Pair Corralation between Ford and Large Cap

Taking into account the 90-day investment horizon Ford Motor is expected to generate 0.91 times more return on investment than Large Cap. However, Ford Motor is 1.1 times less risky than Large Cap. It trades about -0.13 of its potential returns per unit of risk. Large Cap Value is currently generating about -0.14 per unit of risk. If you would invest  1,078  in Ford Motor on November 29, 2024 and sell it today you would lose (148.50) from holding Ford Motor or give up 13.78% of portfolio value over 90 days.
Time Period3 Months [change]
DirectionMoves Together 
StrengthSignificant
Accuracy100.0%
ValuesDaily Returns

Ford Motor  vs.  Large Cap Value

 Performance 
       Timeline  
Ford Motor 

Risk-Adjusted Performance

Very Weak

 
Weak
 
Strong
Over the last 90 days Ford Motor has generated negative risk-adjusted returns adding no value to investors with long positions. Despite unfluctuating performance in the last few months, the Stock's technical and fundamental indicators remain nearly stable which may send shares a bit higher in March 2025. The current disturbance may also be a sign of long-run up-swing for the company stockholders.
Large Cap Value 

Risk-Adjusted Performance

Very Weak

 
Weak
 
Strong
Over the last 90 days Large Cap Value has generated negative risk-adjusted returns adding no value to fund investors. In spite of weak performance in the last few months, the Fund's basic indicators remain fairly strong which may send shares a bit higher in March 2025. The current disturbance may also be a sign of long term up-swing for the fund investors.
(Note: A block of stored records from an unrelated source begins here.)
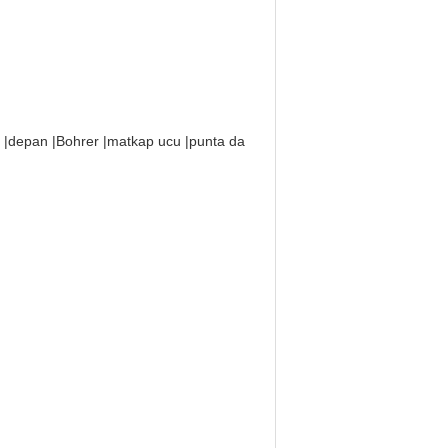
a |depan |Bohrer |matkap ucu |punta da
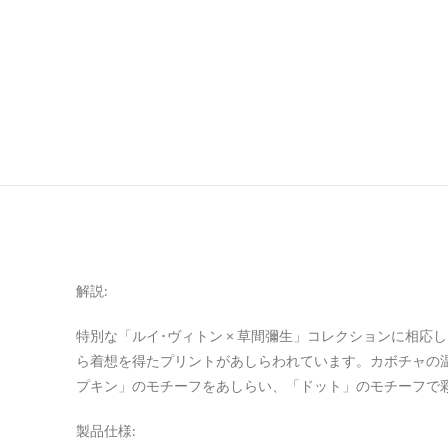
解説:
特別な「ルイ･ヴィトン × 草間彌生」コレクションに相応し
ら着想を得たプリントがあしらわれています。カボチャの
プキン」のモチーフをあしらい、「ドット」のモチーフで
製品仕様:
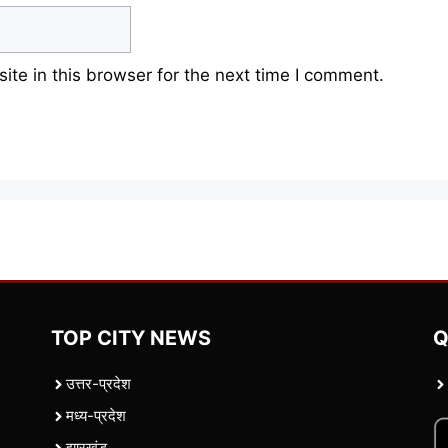
te in this browser for the next time I comment.
TOP CITY NEWS
Q
उत्तर-प्रदेश
मध्य-प्रदेश
झारखंड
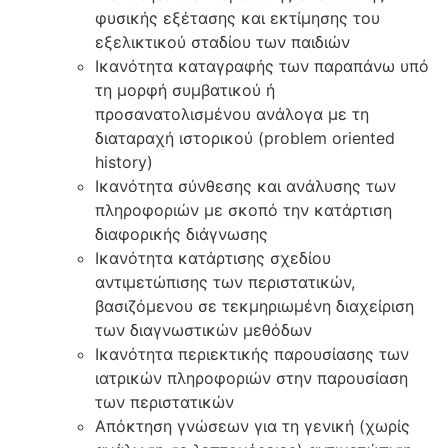
φυσικής εξέτασης και εκτίμησης του
εξελικτικού σταδίου των παιδιών
Ικανότητα καταγραφής των παραπάνω υπό
τη μορφή συμβατικού ή
προσανατολισμένου ανάλογα με τη
διαταραχή ιστορικού (problem oriented
history)
Ικανότητα σύνθεσης και ανάλυσης των
πληροφοριών με σκοπό την κατάρτιση
διαφορικής διάγνωσης
Ικανότητα κατάρτισης σχεδίου
αντιμετώπισης των περιστατικών,
βασιζόμενου σε τεκμηριωμένη διαχείριση
των διαγνωστικών μεθόδων
Ικανότητα περιεκτικής παρουσίασης των
ιατρικών πληροφοριών στην παρουσίαση
των περιστατικών
Απόκτηση γνώσεων για τη γενική (χωρίς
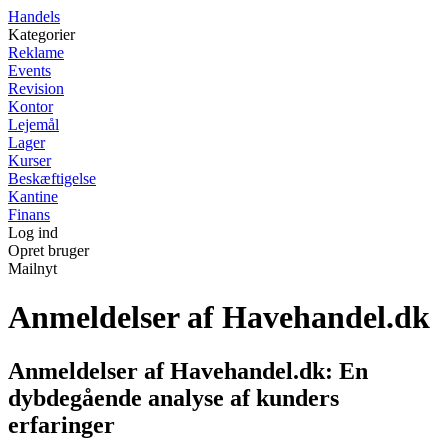
Handels
Kategorier
Reklame
Events
Revision
Kontor
Lejemål
Lager
Kurser
Beskæftigelse
Kantine
Finans
Log ind
Opret bruger
Mailnyt
Anmeldelser af Havehandel.dk
Anmeldelser af Havehandel.dk: En
dybdegående analyse af kunders
erfaringer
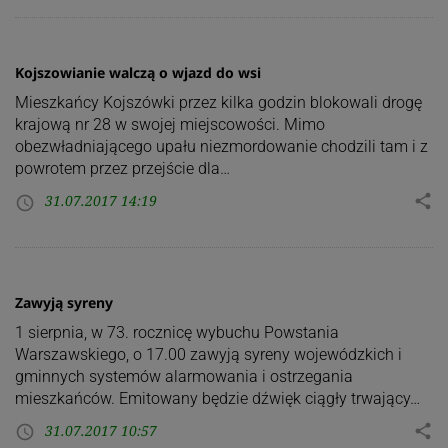
Kojszowianie walczą o wjazd do wsi
Mieszkańcy Kojszówki przez kilka godzin blokowali drogę
krajową nr 28 w swojej miejscowości. Mimo
obezwładniającego upału niezmordowanie chodzili tam i z
powrotem przez przejście dla…
31.07.2017 14:19
share
access_time
Zawyją syreny
1 sierpnia, w 73. rocznicę wybuchu Powstania
Warszawskiego, o 17.00 zawyją syreny wojewódzkich i
gminnych systemów alarmowania i ostrzegania
mieszkańców. Emitowany będzie dźwięk ciągły trwający…
31.07.2017 10:57
share
access_time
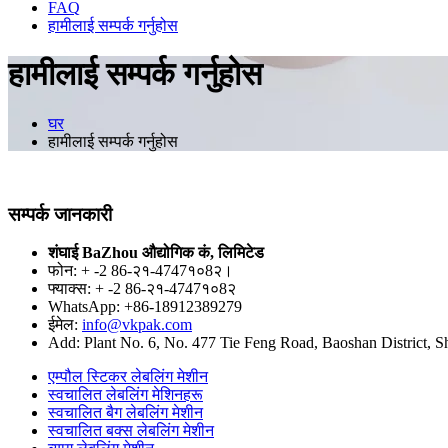
FAQ
हामीलाई सम्पर्क गर्नुहोस
हामीलाई सम्पर्क गर्नुहोस
घर
हामीलाई सम्पर्क गर्नुहोस
सम्पर्क जानकारी
शंघाई BaZhou औद्योगिक कं, लिमिटेड
फोन: + -2 86-२१-4747१०8२।
फ्याक्स: + -2 86-२१-4747१०8२
WhatsApp: +86-18912389279
ईमेल:
info@vkpak.com
Add: Plant No. 6, No. 477 Tie Feng Road, Baoshan District, S
एम्पौल स्टिकर लेबलिंग मेशीन
स्वचालित लेबलिंग मेशिनहरू
स्वचालित बैग लेबलिंग मेशीन
स्वचालित बक्स लेबलिंग मेशीन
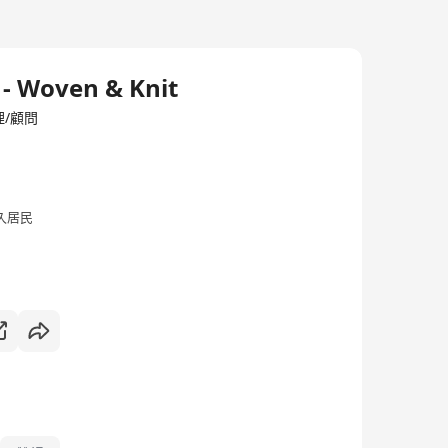
 - Woven & Knit
管理/顧問
久居民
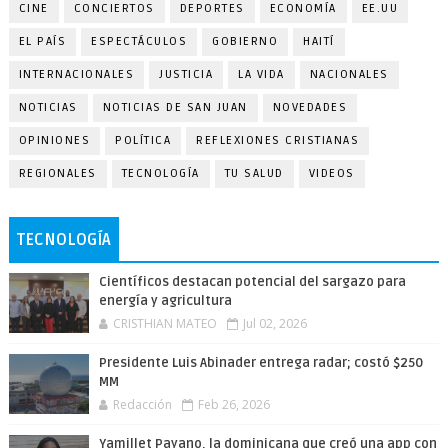
CINE
CONCIERTOS
DEPORTES
ECONOMÍA
EE.UU
EL PAÍS
ESPECTÁCULOS
GOBIERNO
HAITÍ
INTERNACIONALES
JUSTICIA
LA VIDA
NACIONALES
NOTICIAS
NOTICIAS DE SAN JUAN
NOVEDADES
OPINIONES
POLÍTICA
REFLEXIONES CRISTIANAS
REGIONALES
TECNOLOGÍA
TU SALUD
VIDEOS
TECNOLOGÍA
Científicos destacan potencial del sargazo para
energía y agricultura
CRISTHIAN MATEO
Jul 02, 2026
Presidente Luis Abinader entrega radar; costó $250
MM
Redacción
Feb 26, 2026
Yamillet Payano, la dominicana que creó una app con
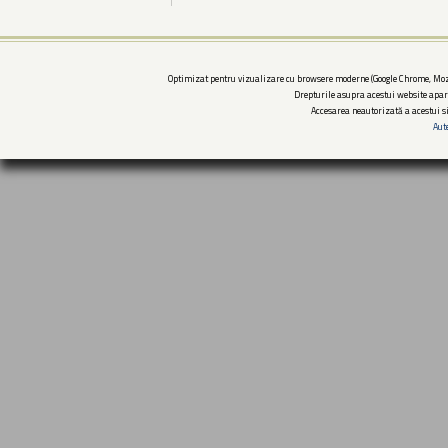
Optimizat pentru vizualizare cu browsere moderne (Google Chrome, Mozi
Drepturile asupra acestui website apar
Accesarea neautorizată a acestui si
Aut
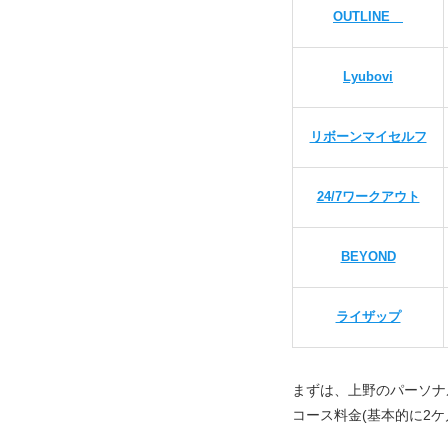
OUTLINE
Lyubovi
リボーンマイセルフ
24/7ワークアウト
BEYOND
ライザップ
まずは、上野のパーソナ
コース料金(基本的に2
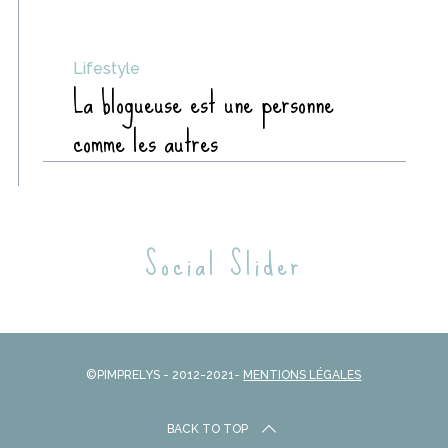
Lifestyle
La blogueuse est une personne
comme les autres
Social Slider
©PIMPRELYS - 2012-2021-
MENTIONS LÉGALES
BACK TO TOP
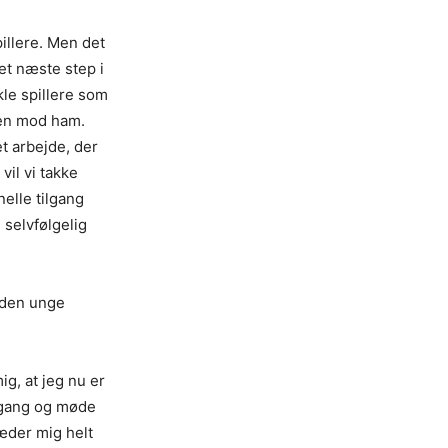
pillere. Men det
det næste step i
kle spillere som
den mod ham.
et arbejde, der
vil vi takke
elle tilgang
l selvfølgelig
r den unge
ig, at jeg nu er
i gang og møde
læder mig helt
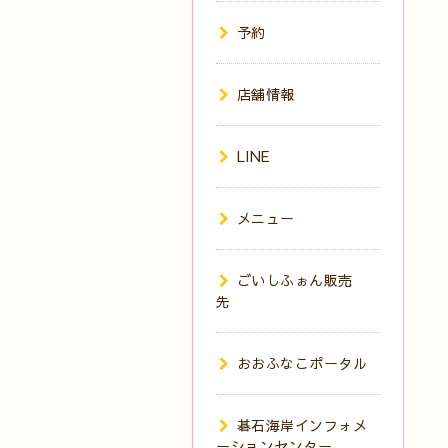
予約
店舗情報
LINE
メニュー
ごいしふぉん販売
先
おおふなこポータル
碁石海岸インフォメ
ーションセンター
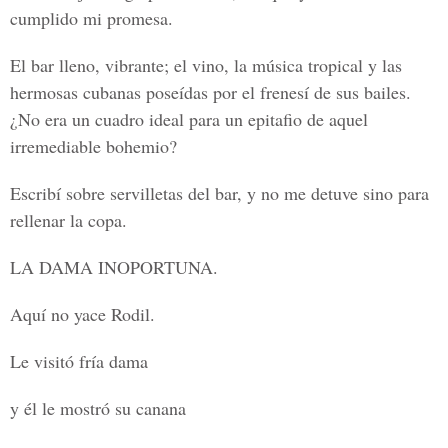
cumplido mi promesa.
El bar lleno, vibrante; el vino, la música tropical y las
hermosas cubanas poseídas por el frenesí de sus bailes.
¿No era un cuadro ideal para un epitafio de aquel
irremediable bohemio?
Escribí sobre servilletas del bar, y no me detuve sino para
rellenar la copa.
LA DAMA INOPORTUNA.
Aquí no yace Rodil.
Le visitó fría dama
y él le mostró su canana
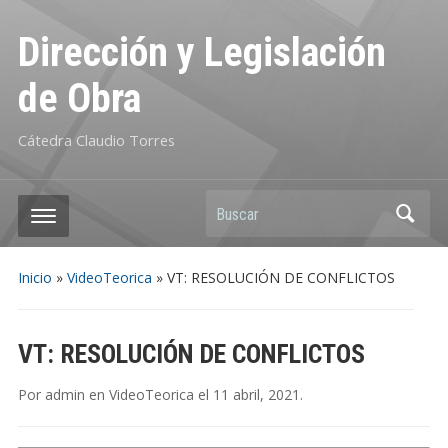
Dirección y Legislación
de Obra
Cátedra Claudio Torres
Buscar
Inicio
»
VideoTeorica
»
VT: RESOLUCIÓN DE CONFLICTOS
VT: RESOLUCIÓN DE CONFLICTOS
Por
admin
en
VideoTeorica
el
11 abril, 2021
.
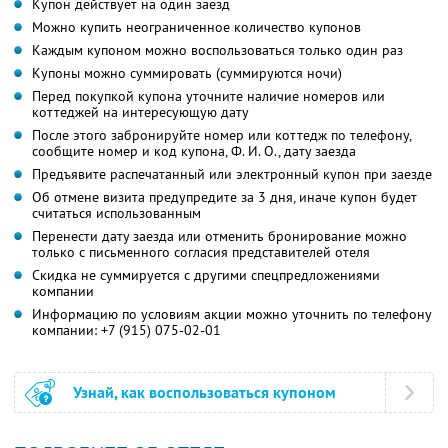
Купон действует на один заезд
Можно купить неограниченное количество купонов
Каждым купоном можно воспользоваться только один раз
Купоны можно суммировать (суммируются ночи)
Перед покупкой купона уточните наличие номеров или
коттеджей на интересующую дату
После этого забронируйте номер или коттедж по телефону,
сообщите номер и код купона,
Ф. И. О.,
дату заезда
Предъявите распечатанный или электронный купон при заезде
Об отмене визита предупредите за 3 дня, иначе купон будет
считаться использованным
Перенести дату заезда или отменить бронирование можно
только с письменного согласия представителей отеля
Скидка не суммируется с другими спецпредложениями
компании
Информацию по условиям акции можно уточнить по телефону
компании:
+7 (915) 075-02-01
Узнай, как воспользоваться купоном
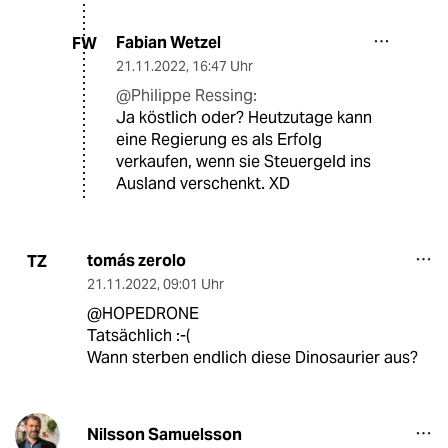
Fabian Wetzel
FW
21.11.2022
,
16:47 Uhr
@Philippe Ressing:
Ja köstlich oder? Heutzutage kann
eine Regierung es als Erfolg
verkaufen, wenn sie Steuergeld ins
Ausland verschenkt. XD
tomás zerolo
TZ
21.11.2022
,
09:01 Uhr
@HOPEDRONE
Tatsächlich :-(
Wann sterben endlich diese Dinosaurier aus?
Nilsson Samuelsson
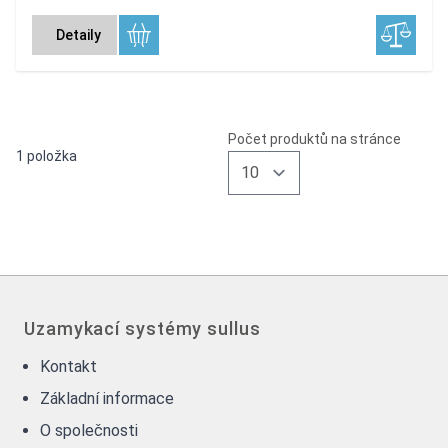
Detaily
Počet produktů na stránce
1
položka
Uzamykací systémy sullus
Kontakt
Základní informace
O společnosti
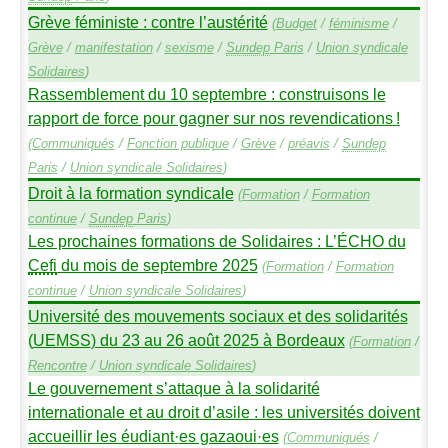
Grève féministe : contre l’austérité
(
Budget
/
féminisme
/
Grève
/
manifestation
/
sexisme
/
Sundep
Paris
/
Union syndicale
Solidaires
)
Rassemblement du 10 septembre : construisons le
rapport de force pour gagner sur nos revendications
!
(
Communiqués
/
Fonction publique
/
Grève
/
préavis
/
Sundep
Paris
/
Union syndicale Solidaires
)
Droit à la formation syndicale
(
Formation
/
Formation
continue
/
Sundep
Paris
)
Les prochaines formations de Solidaires : L’É
CHO
du
Cefi
du mois de septembre 2025
(
Formation
/
Formation
continue
/
Union syndicale Solidaires
)
Université des mouvements sociaux et des solidarités
(
UEMSS
) du 23 au 26 août 2025 à Bordeaux
(
Formation
/
Rencontre
/
Union syndicale Solidaires
)
Le gouvernement s’attaque à la solidarité
internationale et au droit d’asile : les universités doivent
accueillir les éudiant
·
es gazaoui
·
es
(
Communiqués
/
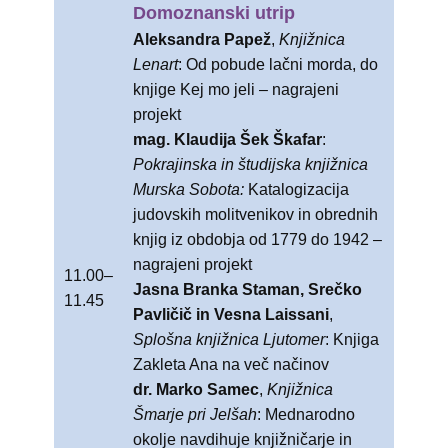
Domoznanski utrip
Aleksandra Papež
,
Knjižnica
Lenart
: Od pobude lačni morda, do
knjige Kej mo jeli – nagrajeni
projekt
mag. Klaudija
Šek Škafar
:
Pokrajinska in študijska knjižnica
Murska Sobota:
Katalogizacija
judovskih molitvenikov in obrednih
knjig iz obdobja od 1779 do 1942 –
nagrajeni projekt
11.00–
Jasna Branka Staman, Srečko
11.45
Pavličič in Vesna Laissani
,
Splošna knjižnica Ljutomer
: Knjiga
Zakleta Ana na več načinov
dr. Marko Samec
,
Knjižnica
Šmarje pri Jelšah
: Mednarodno
okolje navdihuje knjižničarje in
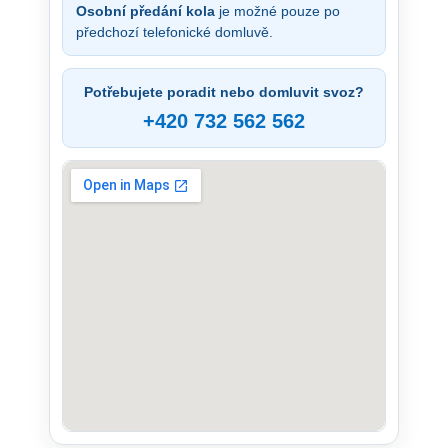
Osobní předání kola
je možné pouze po
předchozí telefonické domluvě.
Potřebujete poradit nebo domluvit svoz?
+420 732 562 562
Ford and Large Cap Volatility Contrast

   Predicted Return Density   
       Returns  

Pair Trading with Ford and Large Cap

The main advantage of trading using opposite Ford and Large Cap positions is that it hedges away some unsystematic risk. Because of two separate transactions, even if Ford position performs unexpectedly, Large Cap can make up some of the losses. Pair trading also minimizes risk from directional movements in the market. For example, if an entire industry or sector drops because of unexpected headlines, the short position in Large Cap will offset losses from the drop in Large Cap's long position.
The idea behind Ford Motor and Large Cap Value pairs trading is to make the combined position market-neutral, meaning the overall market's direction will not affect its win or loss (or potential downside or upside). This can be achieved by designing a pairs trade with two highly correlated stocks or equities that operate in a similar space or sector, making it possible to obtain profits through simple and relatively low-risk investment.
Check out your portfolio center.
Note that this page's information should be used as a complementary analysis to find the right mix of equity instruments to add to your existing portfolios or create a brand new portfolio. You can also try the Portfolio Rebalancing module to analyze risk-adjusted returns against different time horizons to find asset-allocation targets.